Fortunately, certain heat sources, such as blankets, are often readily available; you just need to always have them handy. Matches are also a must, of course, but candles can be a fire hazard, so only use them if necessary and don’t leave them unattended. If you have a wood-burning fireplace or stove, move an ample supply of wood closer to the house for easy access. Your properly vented hearth can provide heat and serve as an emergency cooking apparatus.
Finally, be intentional with your clothing. Consider using layers of coats and blankets, and wear thick socks, gloves, and head coverings, as extremities usually get cold the quickest. In addition, the CDC recommends monitoring elderly people with a thermometer in an emergency since their heat-regulation process may not allow them to feel how cold it is.
Beyond the basics
Yes, they may be a bit expensive and are certainly quite heavy, but generators are increasingly a go-to piece of equipment for many families, as they provide power to the home for a limited amount of time. After you purchase a generator, you need to learn how to use it safely and where to station it outside so that you’re ready to use it in an emergency. And if it’s gas-powered, ensure that you have plenty of gasoline on hand.
Speaking of gasoline, trekking outside to your vehicle can be a temporary solution for the cold, so try to keep your gas tank full in winter. Make sure to check that the exhaust pipe isn’t clogged first, and then warm up the car in your driveway (not in your garage) until the temperature gauge is between hot and cold and warm air is streaming out of the vents.
Being prepared for a winter storm usually means thinking outside the box, especially when it comes to everyday items that we often don’t give a second thought to.
Lights and batteries
Light may not keep your family warm, but it can help them feel secure. Perhaps more important, it will prevent people from hurting themselves by stumbling around in the dark. So keep one handheld light source, such as a flashlight or battery-operated lantern, per person at the ready. Also keep a stash of fresh batteries for these items, as well as other devices like portable radios and carbon monoxide detectors.
Medicine and aid
If you or a loved one has a medical condition, it can be disastrous if you get hit with a storm while your medication supply is low. Once the new year begins, get into the habit of making sure all prescriptions are filled instead of waiting until they are low. And be sure that you have a first-aid kit stocked and handy.
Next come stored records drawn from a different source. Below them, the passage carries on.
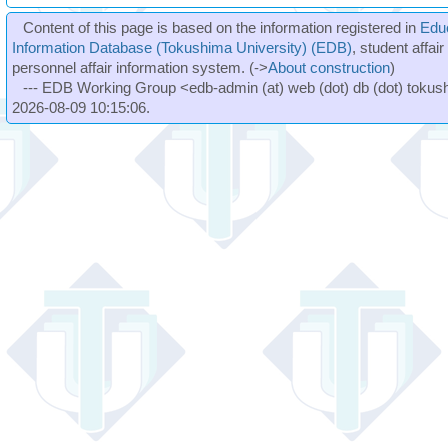
Content of this page is based on the information registered in
Edu
Information Database (Tokushima University) (EDB)
, student affai
personnel affair information system. (->
About construction
)
--- EDB Working Group <edb-admin (at) web (dot) db (dot) tokushi
2026-08-09 10:15:06.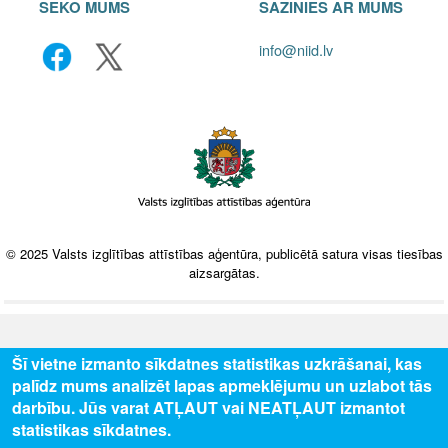
SEKO MUMS
SAZINIES AR MUMS
info@niid.lv
© 2025 Valsts izglītības attīstības aģentūra, publicētā satura visas tiesības
aizsargātas.
Šī vietne izmanto sīkdatnes statistikas uzkrāšanai, kas
palīdz mums analizēt lapas apmeklējumu un uzlabot tās
darbību. Jūs varat ATĻAUT vai NEATĻAUT izmantot
statistikas sīkdatnes.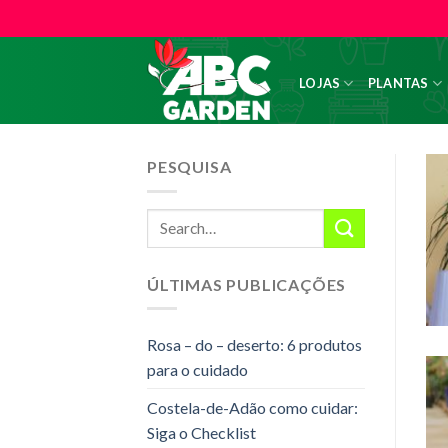
Skip
to
content
LOJAS
PLANTAS
PESQUISA
ÚLTIMAS PUBLICAÇÕES
Rosa – do – deserto: 6 produtos
para o cuidado
Costela-de-Adão como cuidar:
Siga o Checklist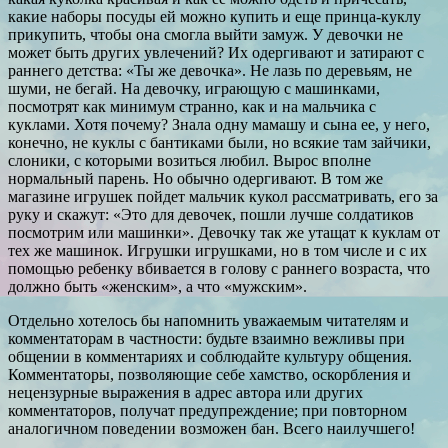
какие наборы посуды ей можно купить и еще принца-куклу
прикупить, чтобы она смогла выйти замуж. У девочки не
может быть других увлечений? Их одергивают и затирают с
раннего детства: «Ты же девочка». Не лазь по деревьям, не
шуми, не бегай. На девочку, играющую с машинками,
посмотрят как минимум странно, как и на мальчика с
куклами. Хотя почему? Знала одну мамашу и сына ее, у него,
конечно, не куклы с бантиками были, но всякие там зайчики,
слоники, с которыми возиться любил. Вырос вполне
нормальный парень. Но обычно одергивают. В том же
магазине игрушек пойдет мальчик кукол рассматривать, его за
руку и скажут: «Это для девочек, пошли лучше солдатиков
посмотрим или машинки». Девочку так же утащат к куклам от
тех же машинок. Игрушки игрушками, но в том числе и с их
помощью ребенку вбивается в голову с раннего возраста, что
должно быть «женским», а что «мужским».
Отдельно хотелось бы напомнить уважаемым читателям и
комментаторам в частности: будьте взаимно вежливы при
общении в комментариях и соблюдайте культуру общения.
Комментаторы, позволяющие себе хамство, оскорбления и
нецензурные выражения в адрес автора или других
комментаторов, получат предупреждение; при повторном
аналогичном поведении возможен бан. Всего наилучшего!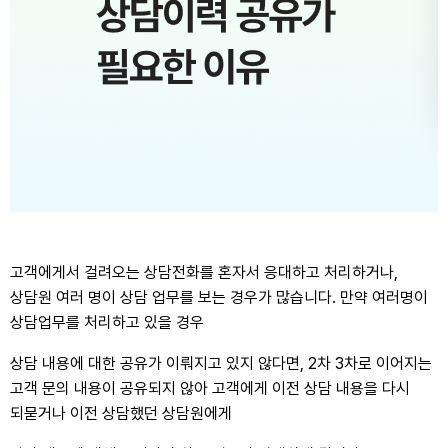
고객에게서 걸려오는 상담전화를 혼자서 응대하고 처리하거나,
상담원 여러 명이 상담 업무를 보는 경우가 많습니다. 만약 여러명이
상담업무를 처리하고 있을 경우
상담 내용에 대한 공유가 이뤄지고 있지 않다면, 2차 3차로 이어지는
고객 문의 내용이 공유되지 않아 고객에게 이전 상담 내용을 다시
되묻거나 이전 상담했던 상담원에게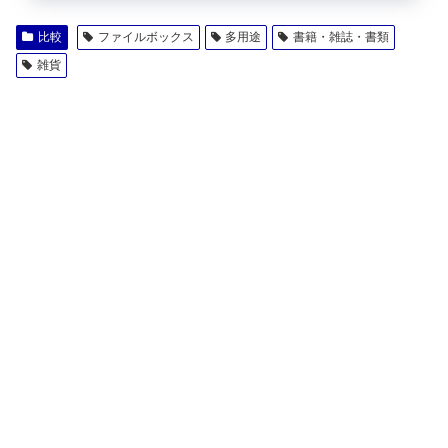
比較
ファイルボックス
多用途
書籍・雑誌・書類
雑貨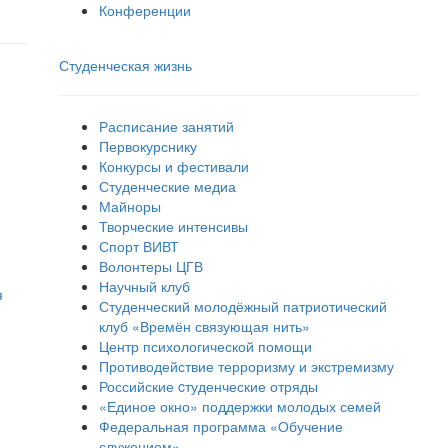
Конференции
Студенческая жизнь
Расписание занятий
Первокурснику
Конкурсы и фестивали
Студенческие медиа
Майноры
Творческие интенсивы
Спорт ВИВТ
Волонтеры ЦГВ
Научный клуб
я
Студенческий молодёжный патриотический
клуб «Времён связующая нить»
Центр психологической помощи
Противодействие терроризму и экстремизму
Российские cтуденческие отряды
«Единое окно» поддержки молодых семей
Федеральная программа «Обучение
служением»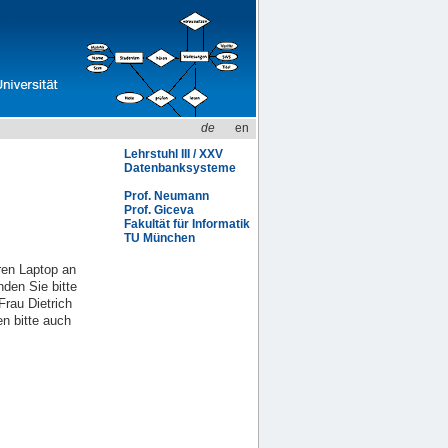
de
en
Lehrstuhl III / XXV
Datenbanksysteme
Prof. Neumann
Prof. Giceva
Fakultät für Informatik
TU München
ren Laptop an
nden Sie bitte
Frau Dietrich
en bitte auch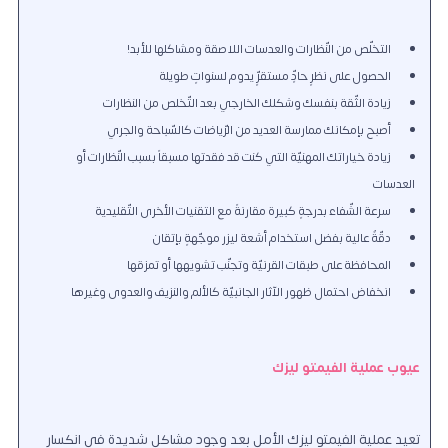
التخلّص من النّظارات والعدسات اللاصقة ومشاكلها للأبد!
الحصول على نظرٍ حادٍّ مستقرٍّ يدوم لسنواتٍ طويلة
زيادة الثّقة بنفسك وشكلك الخارجي بعد التّخلص من النظارات
أصبح بإمكانك ممارسة العديد من الرّياضات كالسّباحة والجري
زيادة خياراتك المهنيّة التي كنت قد فقدتها مسبقاً بسبب النّظارات أو
العدسات
سرعة الشّفاء بدرجةٍ كبيرة مقارنةً مع التقنيات الأخرى التّقليدية
دقّةٌ عالية بفضل استخدام أشعة ليزر موجّهةٍ بإتقان
المحافظة على طبقات القرنيّة وتجنّب تشويهها أو تمزقها
انخفاض احتمال ظهور الآثار الجانبيّة كالألم والنزيف والعدوى وغيرها
عيوب عملية الفيمتو ليزك
تعيد عملية الفيمتو ليزك الأمل بعد وجود مشاكل شديدة في انكسار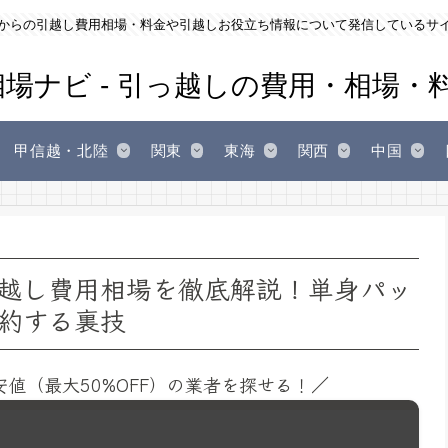
からの引越し費用相場・料金や引越しお役立ち情報について発信しているサ
甲信越・北陸
関東
東海
関西
中国
越し費用相場を徹底解説！単身パッ
約する裏技
安値（最大50%OFF）の業者を探せる！／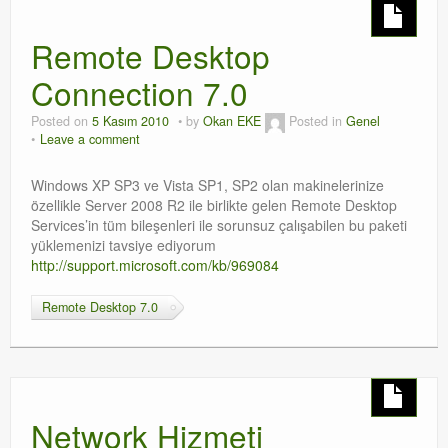
Remote Desktop
Connection 7.0
Posted on
5 Kasım 2010
by
Okan EKE
Posted in
Genel
Leave a comment
Windows XP SP3 ve Vista SP1, SP2 olan makinelerinize
özellikle Server 2008 R2 ile birlikte gelen Remote Desktop
Services’in tüm bileşenleri ile sorunsuz çalışabilen bu paketi
yüklemenizi tavsiye ediyorum
http://support.microsoft.com/kb/969084
Remote Desktop 7.0
Network Hizmeti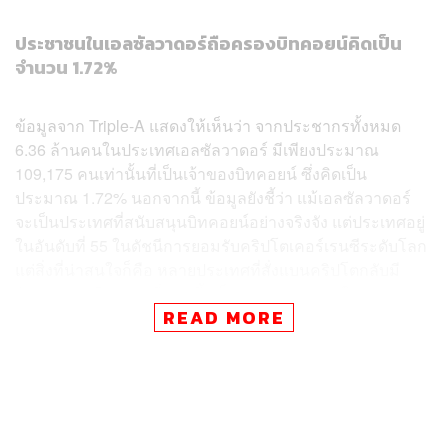
ประชาชนในเอลซัลวาดอร์ถือครองบิทคอยน์คิดเป็น
จำนวน 1.72%
ข้อมูลจาก Triple-A แสดงให้เห็นว่า จากประชากรทั้งหมด
6.36 ล้านคนในประเทศเอลซัลวาดอร์ มีเพียงประมาณ
109,175 คนเท่านั้นที่เป็นเจ้าของบิทคอยน์ ซึ่งคิดเป็น
ประมาณ 1.72% นอกจากนี้ ข้อมูลยังชี้ว่า แม้เอลซัลวาดอร์
จะเป็นประเทศที่สนับสนุนบิทคอยน์อย่างจริงจัง แต่ประเทศอยู่
ในอันดับที่ 55 ในดัชนีการยอมรับคริปโตเคอร์เรนซีระดับโลก
แต่สิ่งที่น่าสนใจก็คือ หลายประเทศที่สั่งแบนคริปโตกลับมี
สัดส่วนการถือครองที่มากขึ้นเป็นอย่างมาก เช่น ในประเทศ
READ MORE
จีน ปัจจุบันมีประชากรประมาณ 4.08% ของประชากร
ทั้งหมดที่ถือครองสกุลเงินดิจิทัล ซึ่งคิดเป็นจำนวนมากถึง 58
ล้านคนเลยทีเดียว
แม้การใช้บิทคอยน์ในประเทศเอลซัลวาดอร์จะยังไม่แพร่
หลายมากนัก แต่ประธานาธิบดีนายิบ บูเคเล ได้สนับสนุนเพิ่ม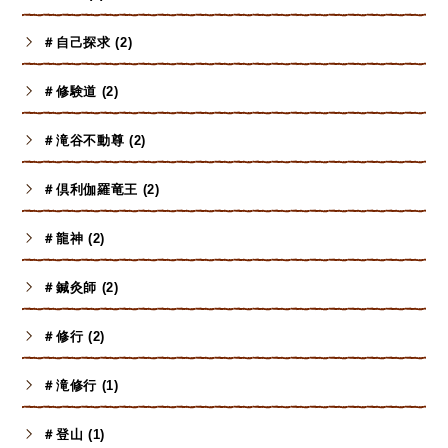
＃自己探求 (2)
＃修験道 (2)
＃滝谷不動尊 (2)
＃倶利伽羅竜王 (2)
＃龍神 (2)
＃鍼灸師 (2)
＃修行 (2)
＃滝修行 (1)
＃登山 (1)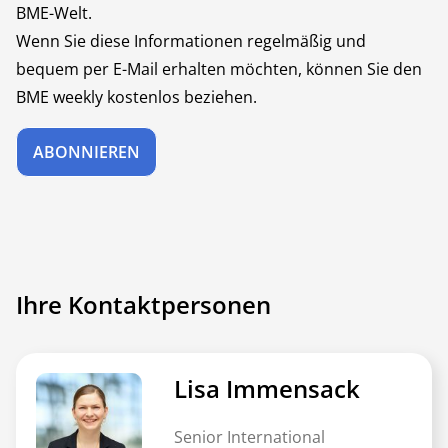
BME-Welt.
Wenn Sie diese Informationen regelmäßig und
bequem per E-Mail erhalten möchten, können Sie den
BME weekly kostenlos beziehen.
ABONNIEREN
Ihre Kontaktpersonen
Lisa Immensack
Senior International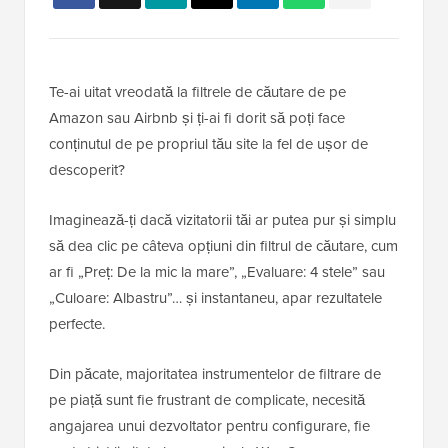
Te-ai uitat vreodată la filtrele de căutare de pe
Amazon sau Airbnb și ți-ai fi dorit să poți face
conținutul de pe propriul tău site la fel de ușor de
descoperit?
Imaginează-ți dacă vizitatorii tăi ar putea pur și simplu
să dea clic pe câteva opțiuni din filtrul de căutare, cum
ar fi „Preț: De la mic la mare”, „Evaluare: 4 stele” sau
„Culoare: Albastru”… și instantaneu, apar rezultatele
perfecte.
Din păcate, majoritatea instrumentelor de filtrare de
pe piață sunt fie frustrant de complicate, necesită
angajarea unui dezvoltator pentru configurare, fie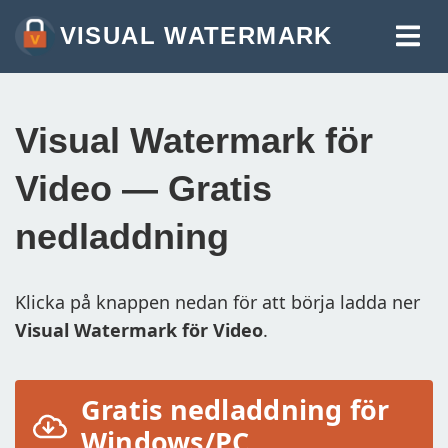
VISUAL WATERMARK
VATTENMÄRK FOTON
VATTENMÄRK VIDEO
Visual Watermark för
VATTENMÄRK PDF
Video — Gratis
FLER VERKTYG:
nedladdning
VATTENMÄRK ONLINE
BESKÄR BILD ONLINE
Klicka på knappen nedan för att börja ladda ner
KOMPRIMERA FOTON
Visual Watermark för Video
.
ÄNDRA STORLEK PÅ BILD ONLINE
LÄGG TILL TEXT PÅ FOTON
Gratis nedladdning för
Windows/PC
LÄGG TILL LOGOTYP PÅ FOTO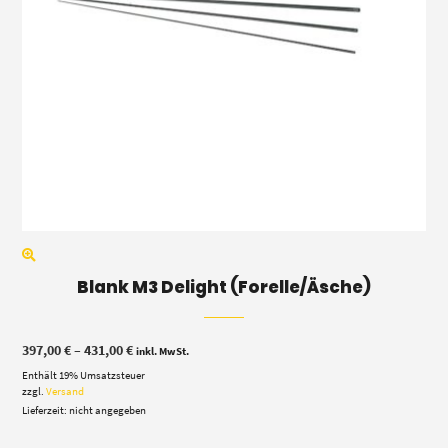
Blank M3 Delight (Forelle/Äsche)
Preisspanne:
397,00
€
–
431,00
€
inkl. MwSt.
397,00 €
Enthält 19% Umsatzsteuer
bis
431,00 €
zzgl.
Versand
Lieferzeit: nicht angegeben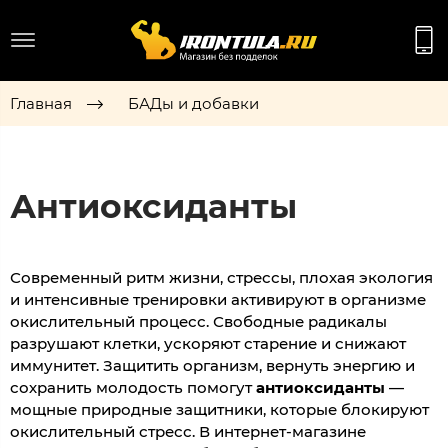
Главная
БАДы и добавки
Антиоксиданты
Современный ритм жизни, стрессы, плохая экология
и интенсивные тренировки активируют в организме
окислительный процесс. Свободные радикалы
разрушают клетки, ускоряют старение и снижают
иммунитет. Защитить организм, вернуть энергию и
сохранить молодость помогут
антиоксиданты
—
мощные природные защитники, которые блокируют
окислительный стресс. В интернет-магазине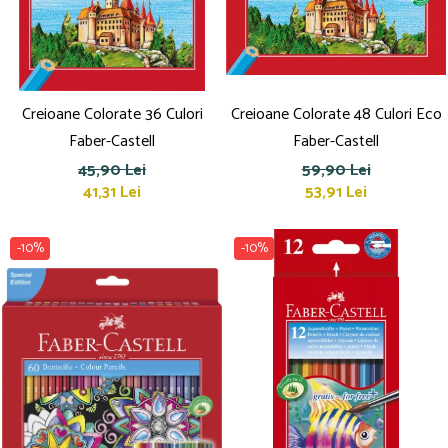
Culori acrilice
Culori în ulei
Pensule
Plastilină
Tempera și Guașe
Creioane Colorate 36 Culori
Creioane Colorate 48 Culori Eco
Tăiere și lipire
Faber-Castell
Faber-Castell
Foarfeci
45,90 Lei
59,90 Lei
Lipici
41,31 Lei
53,91 Lei
-10%
-10%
Being able to reach out to others can be vital during a winter emergency. Create a list of emergency contacts, and keep a paper version of it on hand. Just as important, sign up for emergency alerts from a weather service and your energy company so you know when bad weather is coming and when you can expect power back. Finally, to keep that communication channel open, consider purchasing a portable phone charger, which will keep your phones charged for longer without needing an outlet.
It’s vital to protect people from a winter emergency, but don’t forget to prepare your house too. In many places the temperature can dip below freezing indoors if the power is out for an extended period. If you haven’t already, turn off your outside water, and make sure your pipes are protected with slip-on foam insulation to prevent them from freezing and possibly bursting.
When the power goes out, the basics for survival become top priority, especially during winter. By thinking it through and planning, you can rest assured knowing that your household will be safe and sound.